====== Entries provided

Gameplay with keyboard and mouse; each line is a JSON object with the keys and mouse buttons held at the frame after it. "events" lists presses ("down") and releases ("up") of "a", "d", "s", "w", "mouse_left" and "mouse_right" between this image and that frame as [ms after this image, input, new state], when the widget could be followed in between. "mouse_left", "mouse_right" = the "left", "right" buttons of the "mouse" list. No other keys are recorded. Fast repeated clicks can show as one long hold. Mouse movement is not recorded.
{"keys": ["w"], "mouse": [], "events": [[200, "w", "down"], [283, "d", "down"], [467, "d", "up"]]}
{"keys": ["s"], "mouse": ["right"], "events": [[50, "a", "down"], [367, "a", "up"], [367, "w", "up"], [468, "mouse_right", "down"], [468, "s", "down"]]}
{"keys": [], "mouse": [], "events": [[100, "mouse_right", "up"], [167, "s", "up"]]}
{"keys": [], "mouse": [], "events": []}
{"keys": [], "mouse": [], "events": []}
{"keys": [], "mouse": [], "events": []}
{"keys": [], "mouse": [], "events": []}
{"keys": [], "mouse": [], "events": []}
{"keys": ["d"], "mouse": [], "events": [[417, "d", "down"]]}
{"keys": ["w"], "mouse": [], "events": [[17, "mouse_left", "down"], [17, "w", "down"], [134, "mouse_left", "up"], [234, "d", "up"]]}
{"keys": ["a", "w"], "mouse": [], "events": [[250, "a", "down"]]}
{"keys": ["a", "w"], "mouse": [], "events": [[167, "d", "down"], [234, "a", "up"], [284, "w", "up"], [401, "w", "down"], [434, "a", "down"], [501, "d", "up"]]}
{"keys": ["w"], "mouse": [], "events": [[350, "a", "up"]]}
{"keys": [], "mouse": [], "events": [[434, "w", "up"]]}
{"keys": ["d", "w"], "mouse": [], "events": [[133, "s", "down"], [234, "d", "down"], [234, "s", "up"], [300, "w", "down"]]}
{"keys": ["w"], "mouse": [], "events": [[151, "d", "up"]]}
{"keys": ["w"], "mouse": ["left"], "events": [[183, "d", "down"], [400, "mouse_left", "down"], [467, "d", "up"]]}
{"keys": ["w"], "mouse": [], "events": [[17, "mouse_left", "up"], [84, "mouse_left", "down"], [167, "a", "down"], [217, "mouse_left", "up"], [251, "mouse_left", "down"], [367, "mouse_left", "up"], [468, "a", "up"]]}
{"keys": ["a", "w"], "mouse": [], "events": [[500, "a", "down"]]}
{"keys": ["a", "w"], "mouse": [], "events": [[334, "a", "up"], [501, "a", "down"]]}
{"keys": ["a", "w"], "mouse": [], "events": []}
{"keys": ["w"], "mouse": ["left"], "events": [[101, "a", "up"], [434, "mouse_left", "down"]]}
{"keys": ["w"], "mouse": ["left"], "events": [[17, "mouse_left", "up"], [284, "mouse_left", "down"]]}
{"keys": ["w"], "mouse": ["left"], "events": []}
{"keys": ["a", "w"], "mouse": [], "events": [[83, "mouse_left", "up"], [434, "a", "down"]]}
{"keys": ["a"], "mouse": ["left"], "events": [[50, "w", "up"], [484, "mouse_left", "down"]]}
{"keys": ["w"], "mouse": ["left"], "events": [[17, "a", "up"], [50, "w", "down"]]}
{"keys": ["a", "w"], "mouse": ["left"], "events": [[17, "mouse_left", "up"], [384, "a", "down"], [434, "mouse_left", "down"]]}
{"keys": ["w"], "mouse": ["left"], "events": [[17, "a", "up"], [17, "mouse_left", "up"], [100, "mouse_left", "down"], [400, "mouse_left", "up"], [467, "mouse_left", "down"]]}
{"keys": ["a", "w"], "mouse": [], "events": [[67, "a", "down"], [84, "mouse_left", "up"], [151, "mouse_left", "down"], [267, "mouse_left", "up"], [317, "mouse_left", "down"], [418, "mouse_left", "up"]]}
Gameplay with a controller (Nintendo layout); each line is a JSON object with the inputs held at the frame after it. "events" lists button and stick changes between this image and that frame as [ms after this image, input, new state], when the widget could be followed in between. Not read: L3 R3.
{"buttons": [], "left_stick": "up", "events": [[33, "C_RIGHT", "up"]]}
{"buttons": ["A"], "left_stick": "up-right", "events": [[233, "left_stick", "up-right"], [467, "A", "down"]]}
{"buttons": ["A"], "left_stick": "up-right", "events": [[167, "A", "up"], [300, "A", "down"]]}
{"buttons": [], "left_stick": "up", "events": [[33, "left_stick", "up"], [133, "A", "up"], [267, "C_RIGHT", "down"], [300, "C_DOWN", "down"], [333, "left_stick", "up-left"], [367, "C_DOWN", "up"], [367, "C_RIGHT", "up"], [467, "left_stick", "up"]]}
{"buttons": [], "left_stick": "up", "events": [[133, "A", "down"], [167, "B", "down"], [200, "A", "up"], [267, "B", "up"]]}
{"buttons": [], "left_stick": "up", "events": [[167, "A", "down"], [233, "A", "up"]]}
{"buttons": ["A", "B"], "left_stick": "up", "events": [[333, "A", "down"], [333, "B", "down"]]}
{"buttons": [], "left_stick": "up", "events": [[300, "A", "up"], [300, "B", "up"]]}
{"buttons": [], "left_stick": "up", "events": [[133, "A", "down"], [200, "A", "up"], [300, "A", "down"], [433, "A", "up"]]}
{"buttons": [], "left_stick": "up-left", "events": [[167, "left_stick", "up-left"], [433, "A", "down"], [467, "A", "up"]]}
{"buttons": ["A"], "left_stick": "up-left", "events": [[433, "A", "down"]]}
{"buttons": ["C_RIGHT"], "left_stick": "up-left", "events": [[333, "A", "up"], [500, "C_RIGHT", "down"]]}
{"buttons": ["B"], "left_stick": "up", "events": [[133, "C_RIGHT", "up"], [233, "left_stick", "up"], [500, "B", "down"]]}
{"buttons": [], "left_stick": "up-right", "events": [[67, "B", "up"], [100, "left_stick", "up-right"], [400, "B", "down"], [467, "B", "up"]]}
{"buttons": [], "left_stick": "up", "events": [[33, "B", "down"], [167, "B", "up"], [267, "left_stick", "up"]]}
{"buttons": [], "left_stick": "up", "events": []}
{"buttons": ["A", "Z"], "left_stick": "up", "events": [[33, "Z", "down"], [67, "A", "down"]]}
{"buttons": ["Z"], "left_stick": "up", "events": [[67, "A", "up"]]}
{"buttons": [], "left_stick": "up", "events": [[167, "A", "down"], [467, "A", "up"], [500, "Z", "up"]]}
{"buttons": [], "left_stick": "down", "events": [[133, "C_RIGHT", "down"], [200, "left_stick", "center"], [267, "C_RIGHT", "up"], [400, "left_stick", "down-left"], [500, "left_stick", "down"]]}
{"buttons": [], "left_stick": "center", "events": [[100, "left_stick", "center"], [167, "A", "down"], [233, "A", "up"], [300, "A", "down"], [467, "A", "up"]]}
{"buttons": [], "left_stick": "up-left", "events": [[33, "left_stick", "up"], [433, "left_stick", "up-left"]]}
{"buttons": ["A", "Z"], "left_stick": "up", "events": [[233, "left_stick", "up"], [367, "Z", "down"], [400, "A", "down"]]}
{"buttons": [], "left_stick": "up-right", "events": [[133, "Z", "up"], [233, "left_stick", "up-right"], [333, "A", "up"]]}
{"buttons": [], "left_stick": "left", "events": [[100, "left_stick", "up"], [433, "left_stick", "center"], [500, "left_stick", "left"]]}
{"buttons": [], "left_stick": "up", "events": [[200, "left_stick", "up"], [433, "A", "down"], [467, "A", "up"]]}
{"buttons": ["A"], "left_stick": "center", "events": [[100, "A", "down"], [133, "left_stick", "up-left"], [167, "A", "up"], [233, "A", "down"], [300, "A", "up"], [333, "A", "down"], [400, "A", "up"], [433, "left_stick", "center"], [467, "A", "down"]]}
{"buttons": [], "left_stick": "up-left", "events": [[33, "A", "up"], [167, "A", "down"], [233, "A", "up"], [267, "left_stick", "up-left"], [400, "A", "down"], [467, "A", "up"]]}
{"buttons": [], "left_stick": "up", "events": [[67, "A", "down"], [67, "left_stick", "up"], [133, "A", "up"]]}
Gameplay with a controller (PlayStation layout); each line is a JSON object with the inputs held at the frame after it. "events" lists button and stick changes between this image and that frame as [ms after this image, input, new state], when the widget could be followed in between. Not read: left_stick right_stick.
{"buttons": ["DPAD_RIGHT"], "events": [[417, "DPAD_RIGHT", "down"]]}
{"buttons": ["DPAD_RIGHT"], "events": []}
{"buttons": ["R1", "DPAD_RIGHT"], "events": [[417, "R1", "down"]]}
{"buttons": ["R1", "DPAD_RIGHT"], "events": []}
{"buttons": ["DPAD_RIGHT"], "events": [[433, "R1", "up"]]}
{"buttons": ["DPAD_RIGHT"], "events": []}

============

[What to produce] Please copy each line of the material that has the string "inputs" somewhere in it.

[Task response]
Gameplay with a controller (Nintendo layout); each line is a JSON object with the inputs held at the frame after it. "events" lists button and stick changes between this image and that frame as [ms after this image, input, new state], when the widget could be followed in between. Not read: L3 R3.
Gameplay with a controller (PlayStation layout); each line is a JSON object with the inputs held at the frame after it. "events" lists button and stick changes between this image and that frame as [ms after this image, input, new state], when the widget could be followed in between. Not read: left_stick right_stick.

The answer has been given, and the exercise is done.